DNS Configuration - Lesson 2.4 | CompTIA A+ Core 1 Notes

Introduction to DNS

DNS stands for Domain Name System, a critical network service that translates human-readable domain names (e.g., www.example.com) into machine-readable IP addresses.
Eliminates the need to memorize IP addresses by allowing users to connect using domain names.
DNS operates as a distributed database scattered across servers worldwide.

The DNS database is organized hierarchically, starting with root servers at the top.

There are 13 root server clusters, comprising over 1,000 individual servers globally.
Root servers direct queries to top-level domains (TLDs) such as .com, .org, and .net.

Country-code TLDs (ccTLDs) represent specific countries (e.g., .us for the United States, .uk for the United Kingdom).
Below TLDs are domain names (e.g., example.com), which can further subdivide into subdomains (e.g., www.example.com, mail.example.com).
This hierarchical structure allows for scalable and organized domain management.

When a user enters a domain name (e.g., www.example.com), a DNS query is initiated to resolve the name into an IP address.
The query follows the hierarchy: root servers → TLD servers → authoritative DNS servers for the domain.
Redundancy is built into DNS; multiple IP addresses may be returned for load balancing and fault tolerance.

dig (Domain Information Groper): A command-line tool available on Linux, macOS, and some Windows systems for querying DNS servers.

Example: nslookup www.example.com returns IP addresses associated with the domain.

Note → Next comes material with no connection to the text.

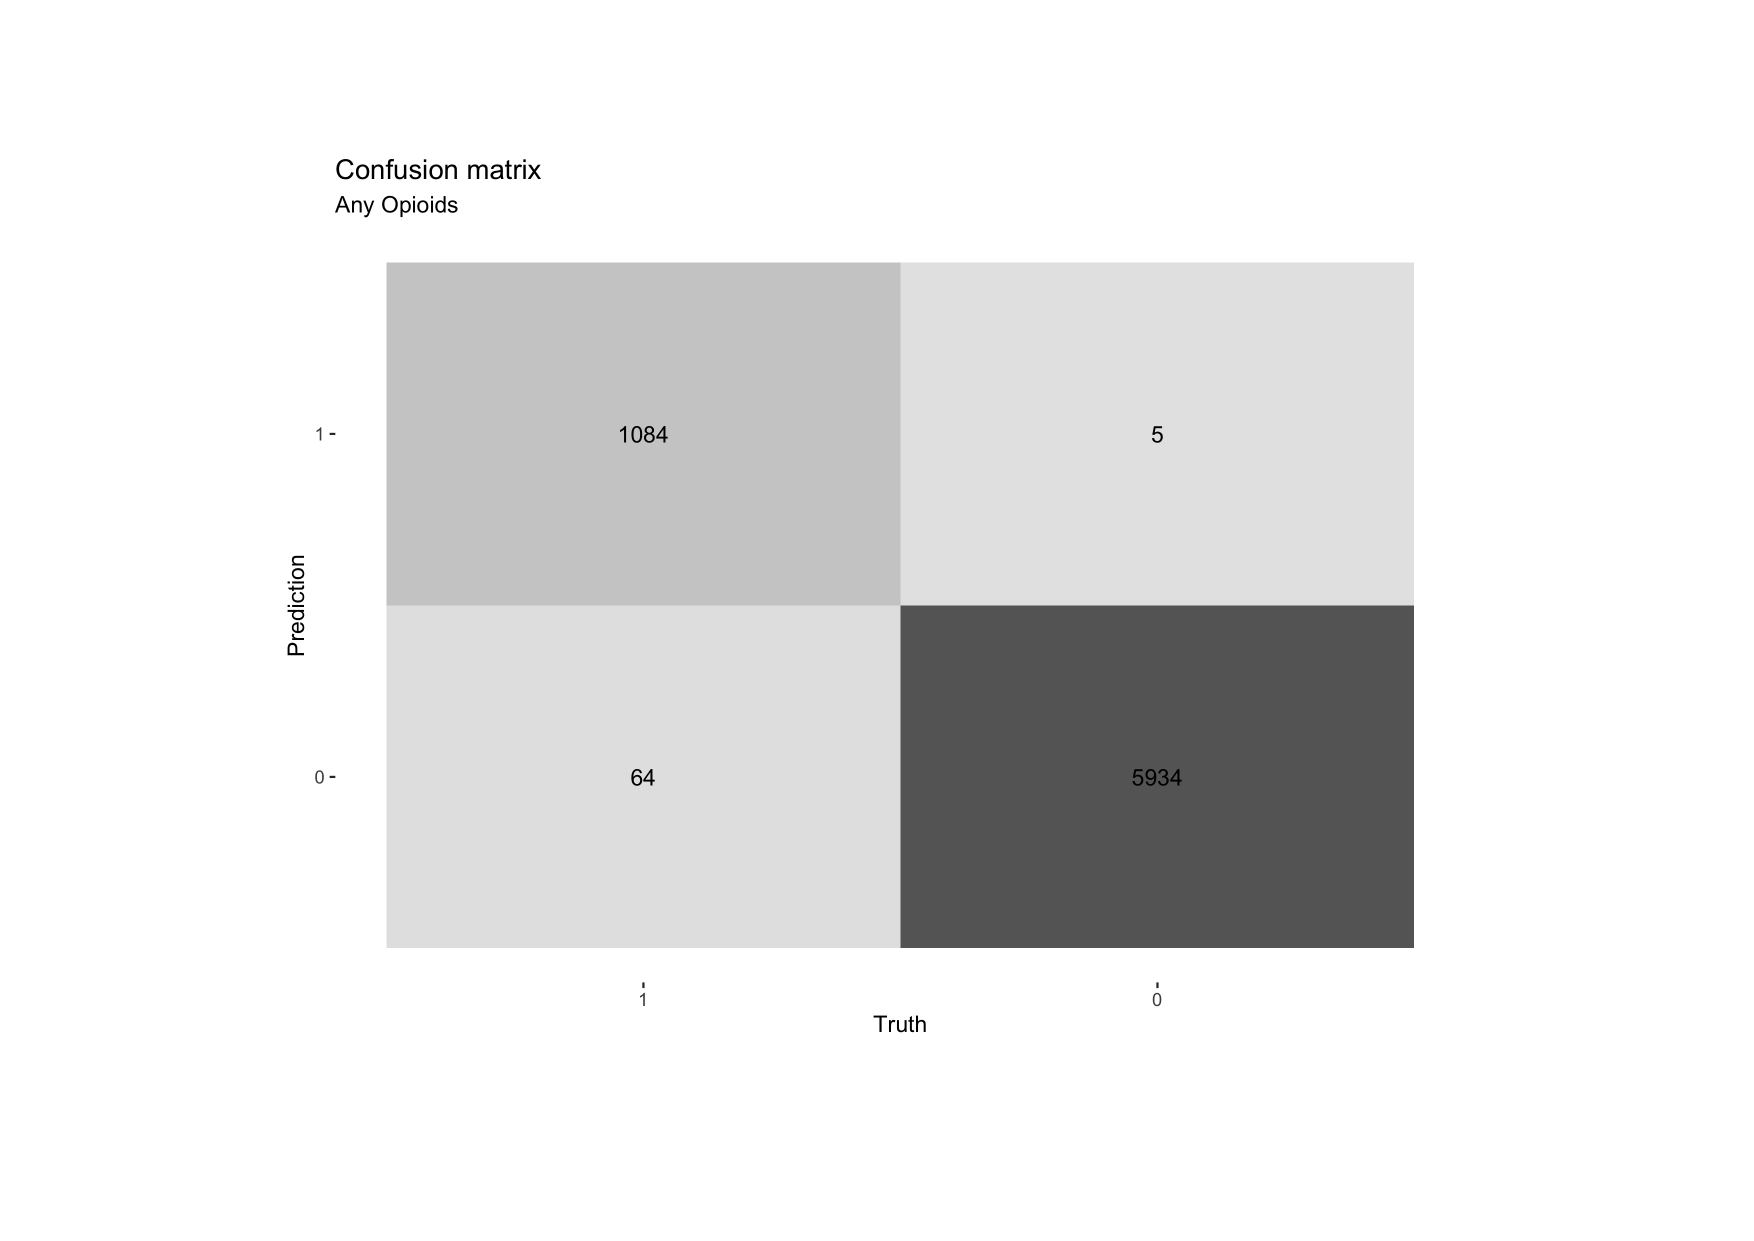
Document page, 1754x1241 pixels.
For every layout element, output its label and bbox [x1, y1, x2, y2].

picture [277, 147, 1477, 1048]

DNS databases store resource records (RRs), which contain information about domains and their associated services.
Common record types include:

A Record: Maps a domain name to an IPv4 address (e.g., www.example.com → 192.0.2.1).
AAAA Record: Maps a domain name to an IPv6 address (e.g., www.example.com → 2001:0db8::1).
CNAME (Canonical Name): Creates an alias for a domain name, pointing one domain to another (e.g., ftp.example.com → www.example.com).
MX (Mail Exchanger): Specifies the mail server responsible for receiving emails for a domain (e.g., example.com → mail.example.com).
TXT (Text): Stores human-readable text, often used for verification, spam prevention, and policy enforcement.
SOA (Start of Authority): Contains administrative information about the domain, such as the primary DNS server and contact details.

DNS configurations should be handled carefully; errors can disrupt domain accessibility.

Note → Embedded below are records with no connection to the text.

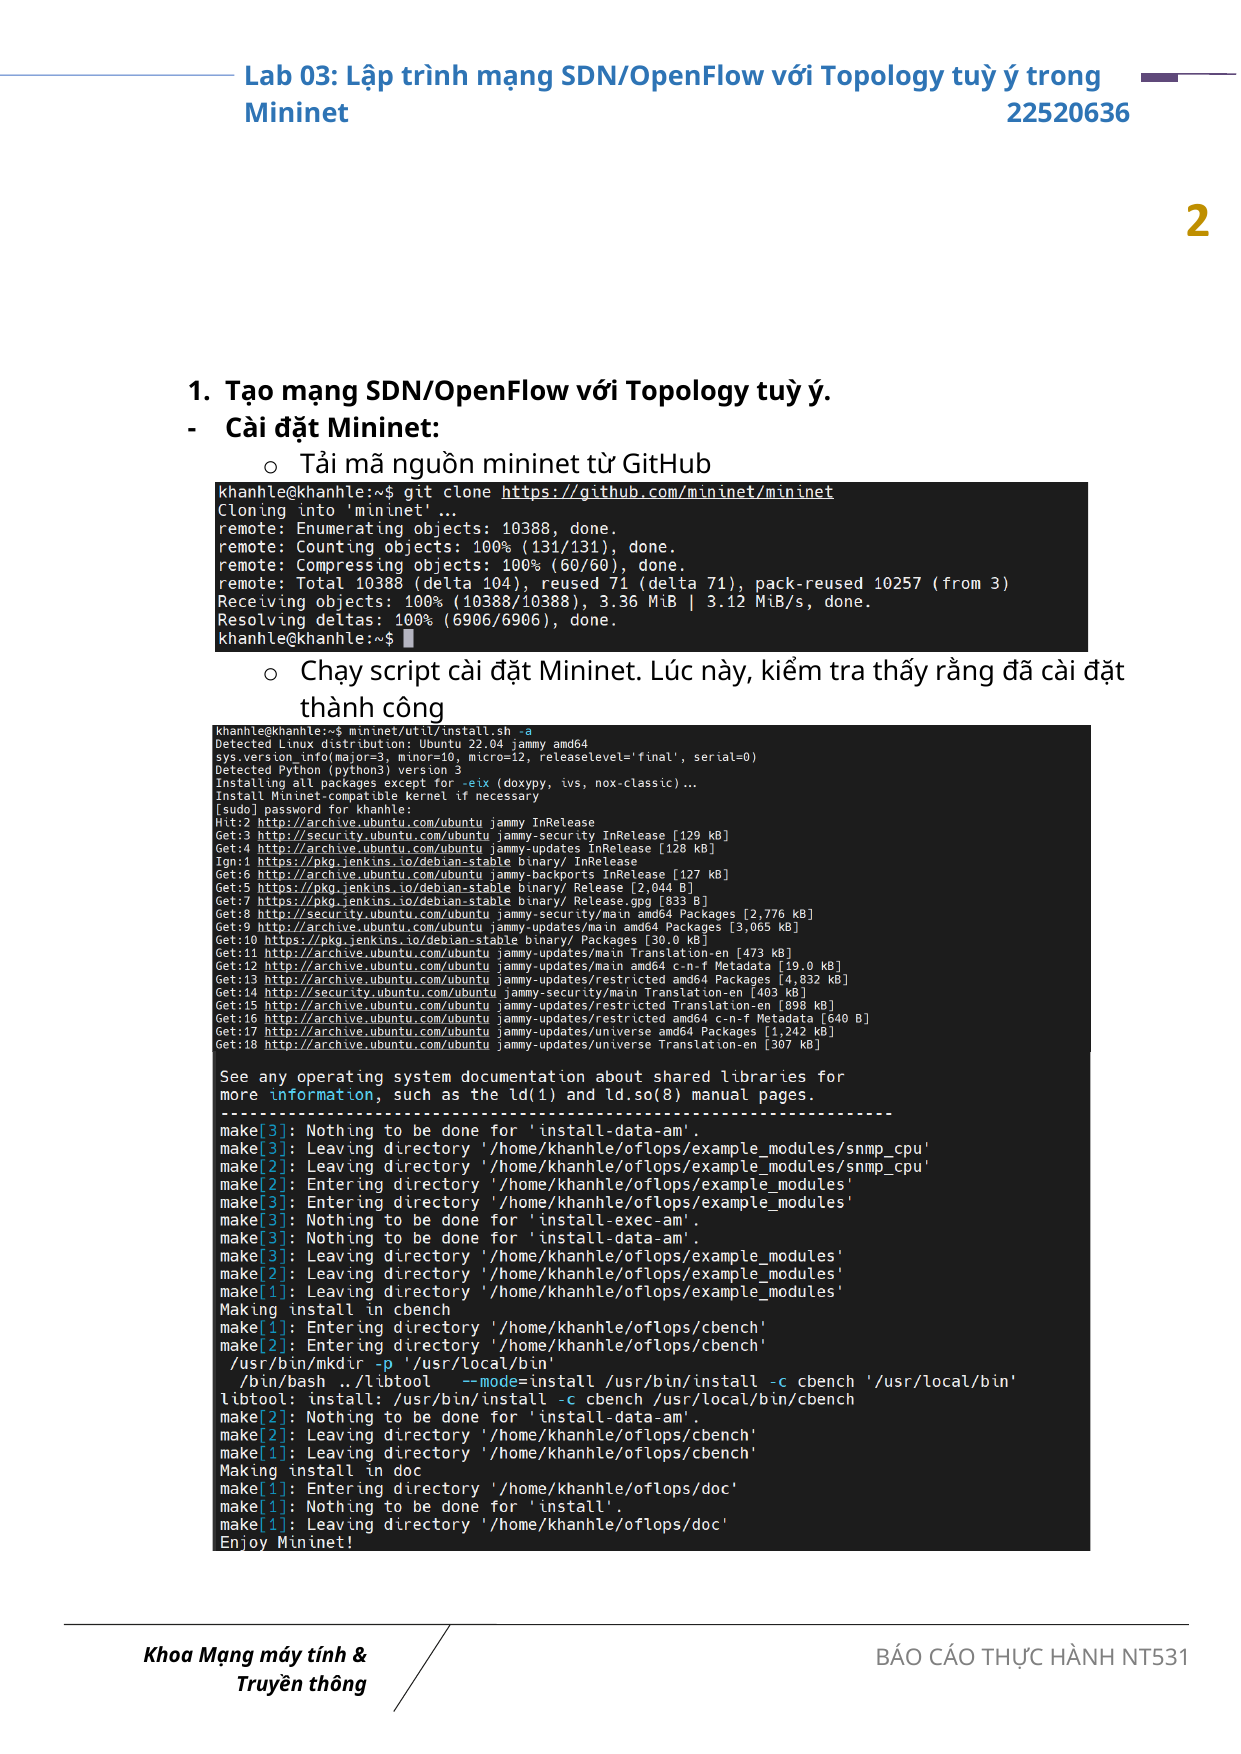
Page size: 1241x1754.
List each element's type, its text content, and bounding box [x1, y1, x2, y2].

list Chạy script cài đặt Mininet. Lúc này, kiểm tra thấy rằng đã cài đặt thành công [262, 651, 1153, 725]
list Tải mã nguồn mininet từ GitHub [262, 445, 1153, 482]
list Cài đặt Mininet: [187, 408, 1153, 445]
picture [215, 482, 1089, 652]
picture [212, 725, 1091, 1551]
list Tạo mạng SDN/OpenFlow với Topology tuỳ ý. [187, 371, 1153, 408]
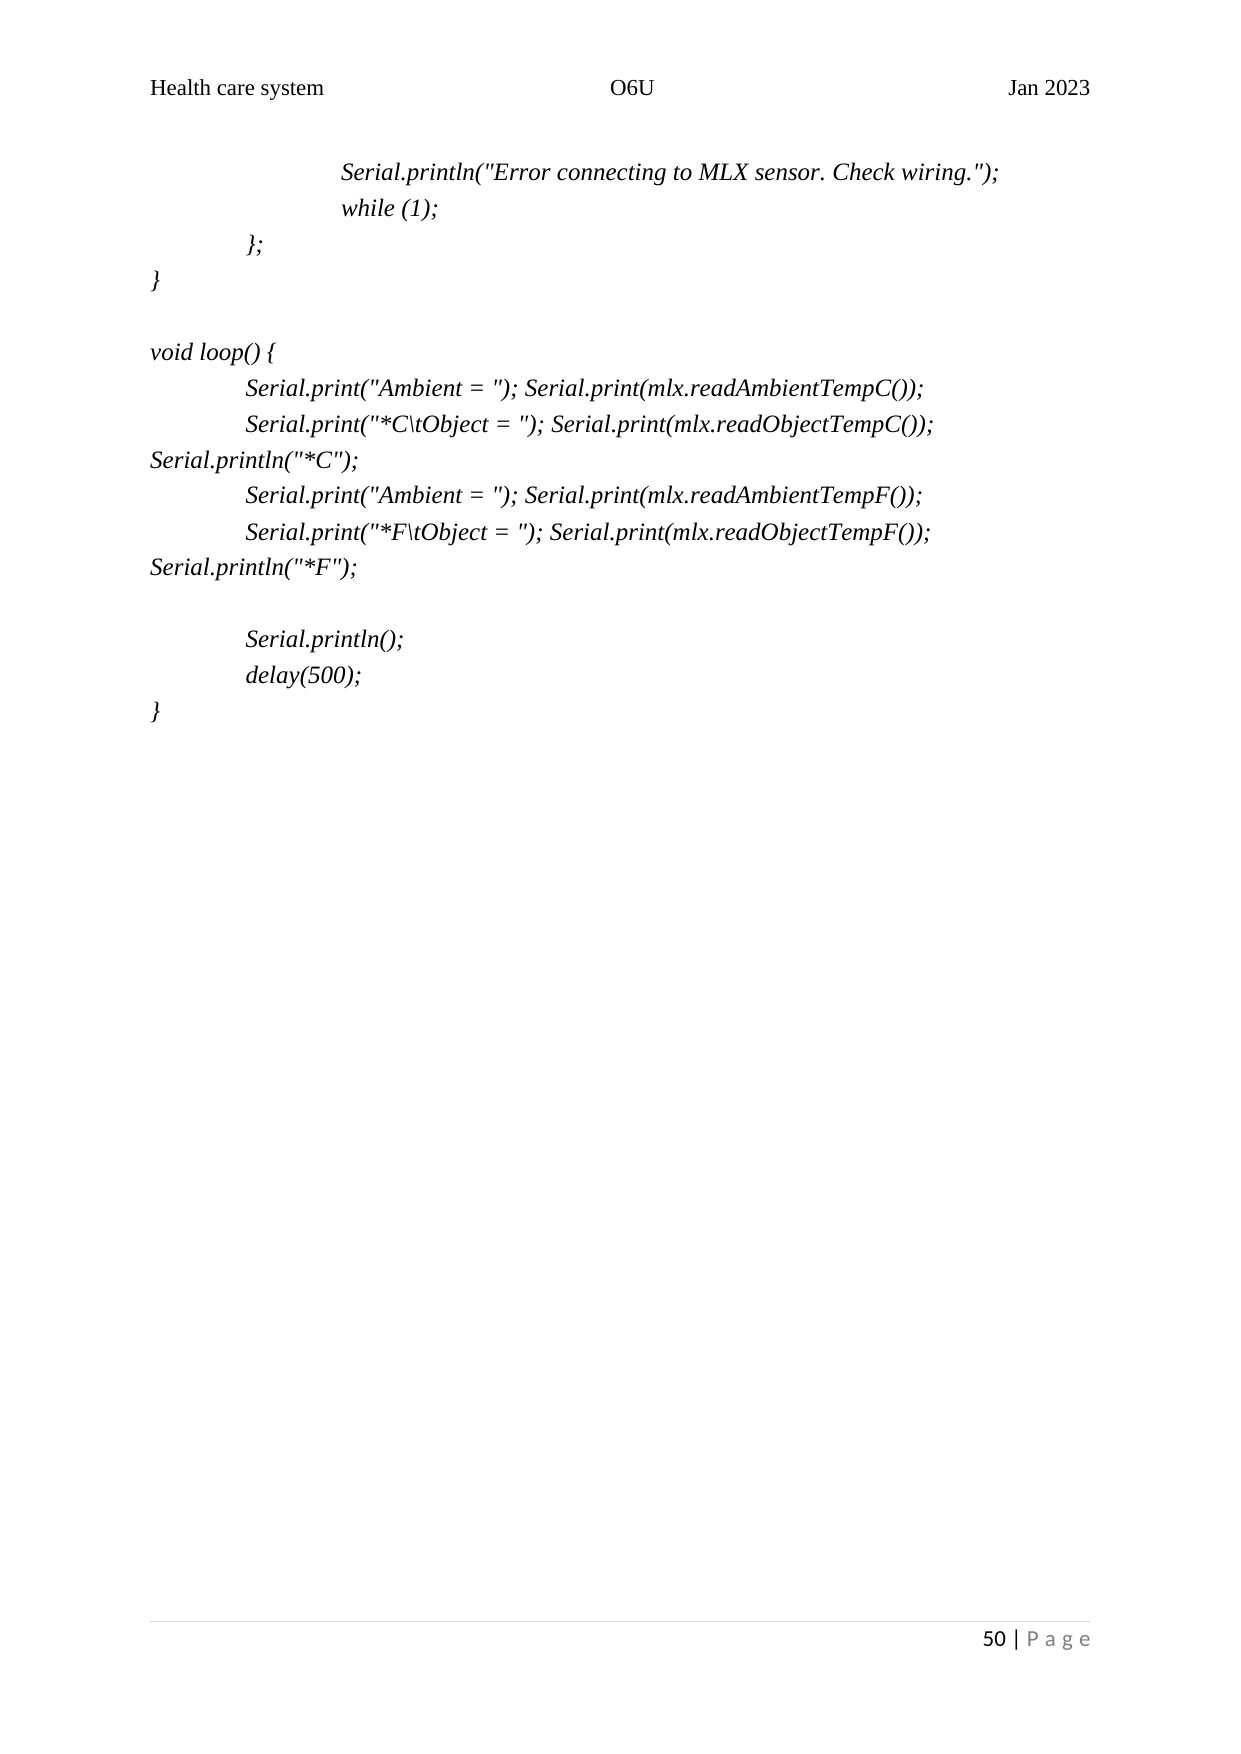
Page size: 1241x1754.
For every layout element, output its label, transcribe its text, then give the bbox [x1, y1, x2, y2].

text delay(500); [150, 653, 1090, 689]
text Serial.println("Error connecting to MLX sensor. Check wiring."); [150, 150, 1090, 186]
text while (1); [150, 186, 1090, 222]
text Serial.print("*C\tObject = "); Serial.print(mlx.readObjectTempC()); Serial.println("*C"); [150, 402, 1090, 473]
text void loop() { [150, 330, 1090, 366]
text Serial.println(); [150, 617, 1090, 653]
text Serial.print("*F\tObject = "); Serial.print(mlx.readObjectTempF()); Serial.println("*F"); [150, 509, 1090, 581]
text } [150, 689, 1090, 725]
text Serial.print("Ambient = "); Serial.print(mlx.readAmbientTempC()); [150, 366, 1090, 402]
text Serial.print("Ambient = "); Serial.print(mlx.readAmbientTempF()); [150, 473, 1090, 509]
text } [150, 258, 1090, 294]
text }; [150, 222, 1090, 258]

Time to Live (TTL): Specifies how long a DNS record is cached by resolvers before refreshing.

Shorter TTLs (e.g., 15 minutes) allow faster propagation of changes but increase DNS query load.
Longer TTLs (e.g., 24 hours) reduce query load but delay updates.

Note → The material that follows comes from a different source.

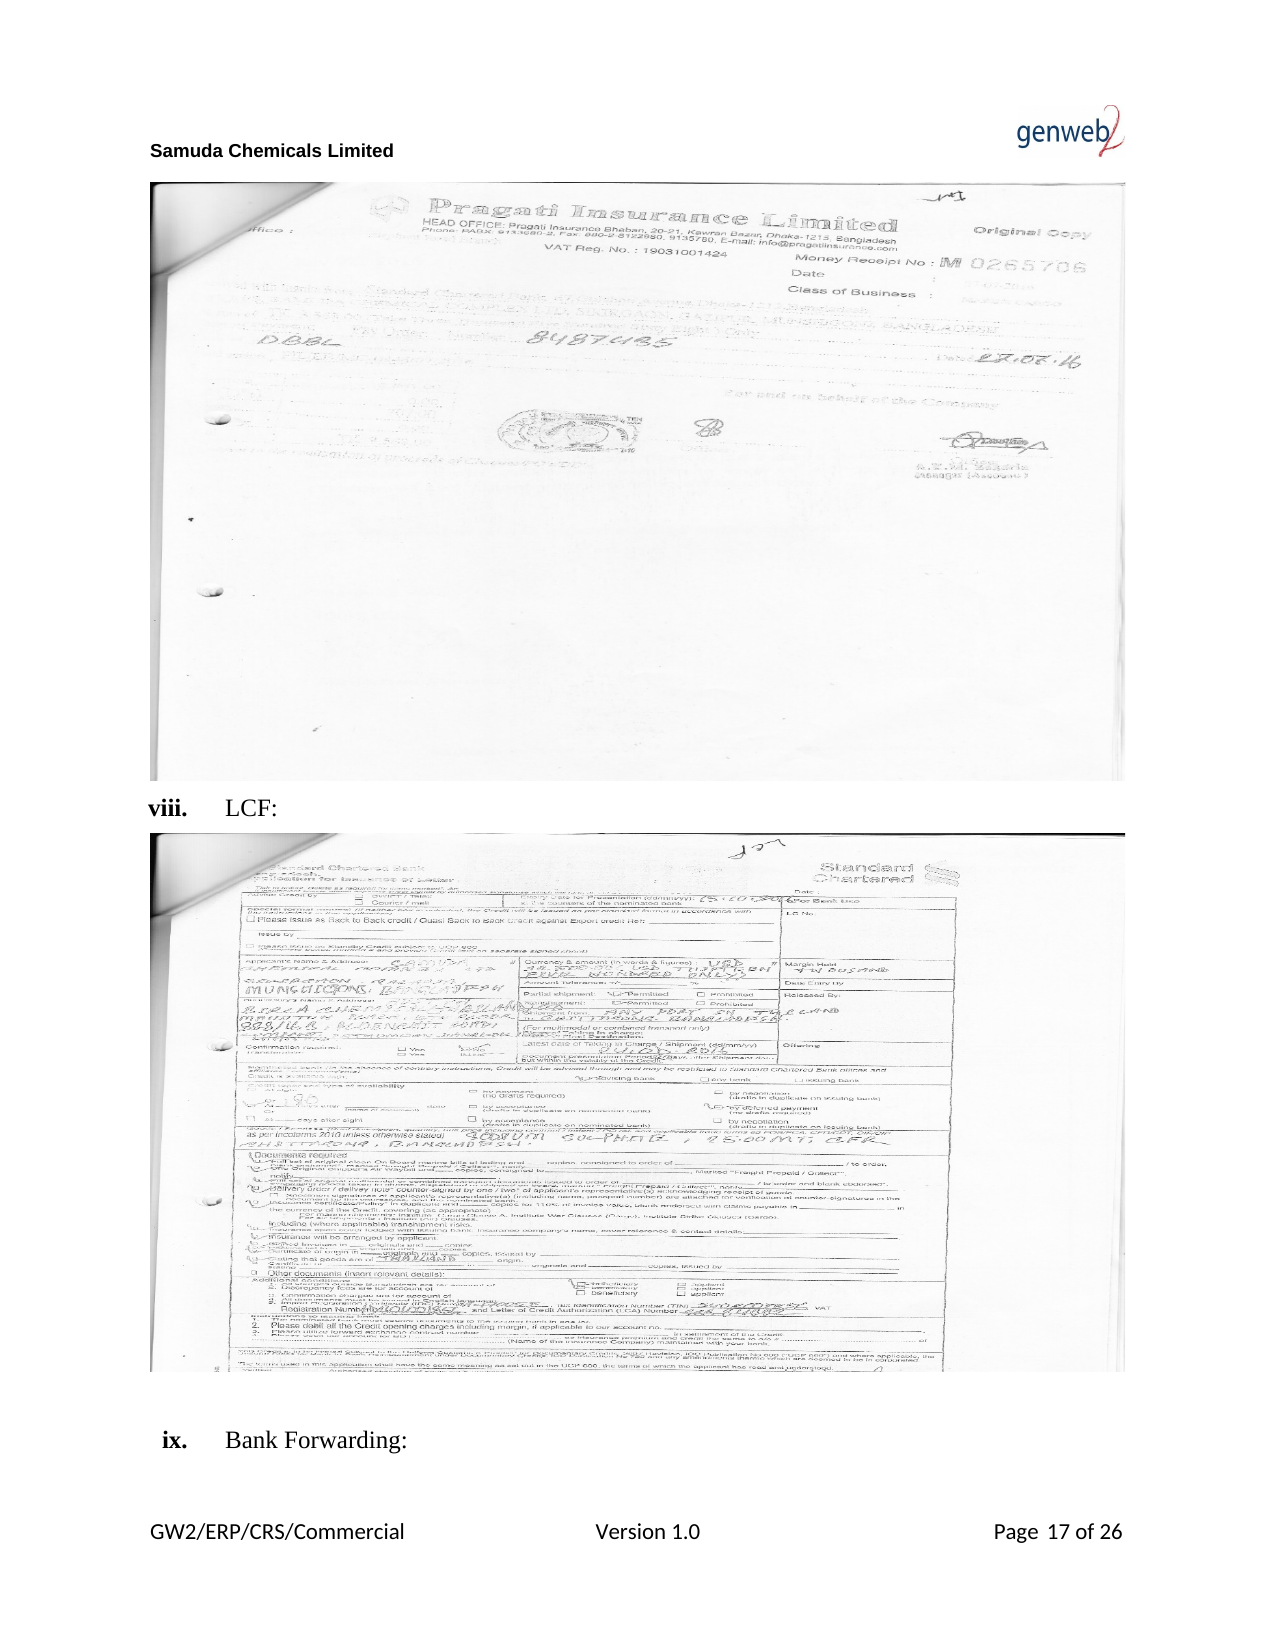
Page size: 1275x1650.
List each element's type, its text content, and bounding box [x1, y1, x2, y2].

DNS plays a critical role in email security by preventing spam and verifying sender authenticity.
Key email-related DNS records include:

DKIM (DomainKeys Identified Mail): Uses public-key cryptography to verify email authenticity.

A TXT record stores the public key, while the private key signs outgoing emails.
Recipients use the public key to verify the email’s digital signature.

SPF (Sender Policy Framework): Lists authorized email servers for a domain to prevent spoofing.

DMARC (Domain-based Message Authentication, Reporting, and Conformance): Defines policies for handling emails that fail SPF or DKIM checks.

Example: v=DMARC1; p=quarantine; rua=mailto:reports@example.com.
Policies can instruct receivers to quarantine, reject, or allow failed emails.
Reports on email disposition can be sent to a specified email address for monitoring.